I need to create a slightly complex item for a graphics scene. In particular, imagine a circle that is flying across the screen. The circle has a position, of course, and there is an arrow attached to it, which indicates its velocity. I would like to drag the circle with the mouse to change its position, and I would like to be able to drag the tip of the arrow in order to change the velocity. What is the best strategy to create this item?

I could for example just subclass QGraphicsEllipseItem which gives me the circle, and hack the rest into it by drawing the error in the paint() method, and checking in the mouse event methods if the mouse is on the arrow or on the circle. This way seems a bit hack and I'm sure there is a cleaner way.

I could also subclass QGraphicsEllipseItem and QGraphicsLineItem and add the circle and the arrow as separate items to the scene and connect the arrow to the circle using a parent child relationship. I don't now how I would go about keeping things on one object in the end, one object that has a position and a velocity. Do I somehow find the parent of the arrow and write the velocity into the parent?

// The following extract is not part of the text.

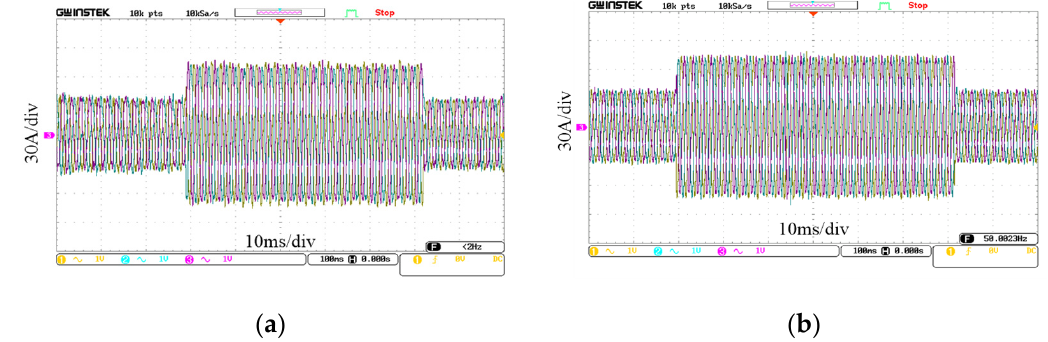
Figure 10. Experimental dynamic current waveforms: ( a ) Output current of the single closed-loop control experiment, ( b ) output current of the double closed-loop control experiment.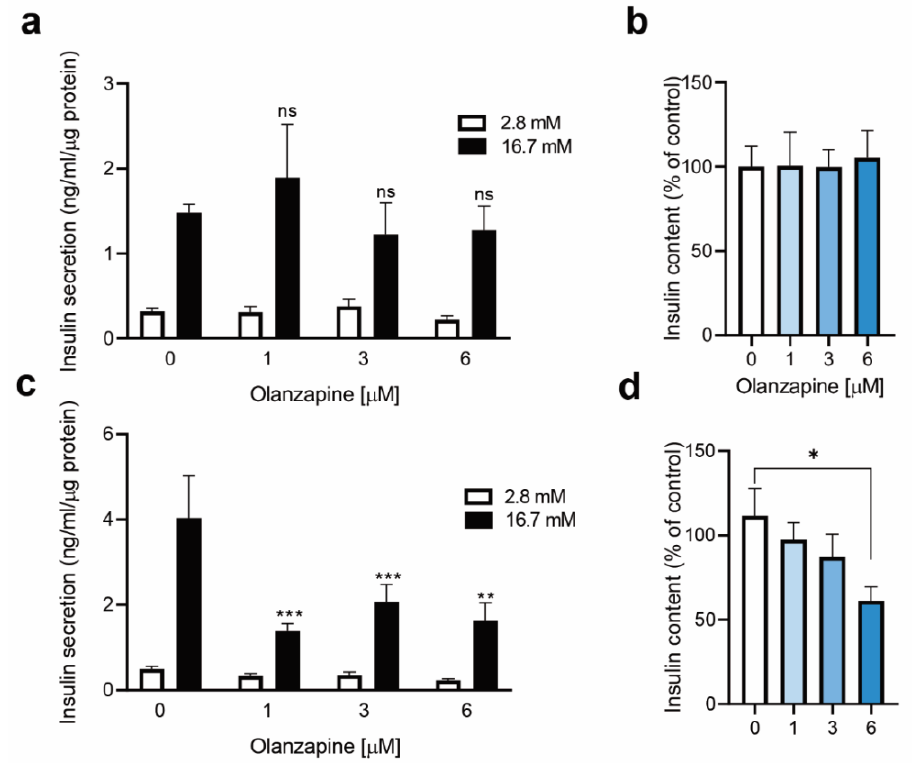
Figure 3. Effects of 4 or 24 h treatment with olanzapine on GSIS and insulin content in INS-1 beta cells. ( a ) GSIS in INS-1 beta cells upon olanzapine treatment for 4 h. ( b ) Insulin content at 4 h of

Then there are also item groups, but I don't see any advantage of using them at the moment.

Can anyone give pointers please?


Thanks
Cruz

Santosh Reddy
22nd April 2015, 15:56
Do I somehow find the parent of the arrow and write the velocity into the parent?
It's seems as a good approach.

Cruz
22nd April 2015, 16:32
It's seems as a good approach.

Except that the child wouldn't know the type of the parent other than that it's a QGraphicsItem, which means I would have to perform an ugly cast to be able to access the necessary fields.

Santosh Reddy
22nd April 2015, 16:38
You could use QGraphicsItem::setData() and QGraphicsItem::data() to store any custom data


void QGraphicsItem::setData(int key, const QVariant & value)
QVariant QGraphicsItem::data(int key) const

That way you can avoid casting

Cruz
22nd April 2015, 17:03
You could use QGraphicsItem::setData() and QGraphicsItem::data() to store any custom data


void QGraphicsItem::setData(int key, const QVariant & value)
QVariant QGraphicsItem::data(int key) const

That way you can avoid casting

True, but then I always have to access the velocity of the object from the data() field and I lose the ability to use the object as a vector with standard mathematical operations. Somehow I feel it would be best if the circle and its arrow were in one object. I just don't know how to route the mouse events from the arrow tip to the circle.

Added after 9 minutes:

Also, I would have to notify the parent somehow that the data have changed. How do I do that?

anda_skoa
22nd April 2015, 18:22
Except that the child wouldn't know the type of the parent other than that it's a QGraphicsItem, which means I would have to perform an ugly cast to be able to access the necessary fields.

Nothing keeps you from using your own constructor on the arrow item that takes a pointer to your master item as its parent.



class ArrowItem : public QGraphicsItem // or whatever you want to use as a base class
{
public:
explicit ArrowItem(CircleItem *parent = 0)
: QGraphicsItem(parent)
, m_circle(parent)
{
}

private;
Circleitem *const m_circle;
};


Cheers,
_

Cruz
22nd April 2015, 18:53
Yes this is a good suggestion. I ended up subclassing them from QObject so that I can connect them with signals and slots, which is very similar to what you suggested really.

anda_skoa
22nd April 2015, 19:05
Well, you have a one-on-one relation ship between the circle item and the arrow, so the arrow could just call an update method on the parent.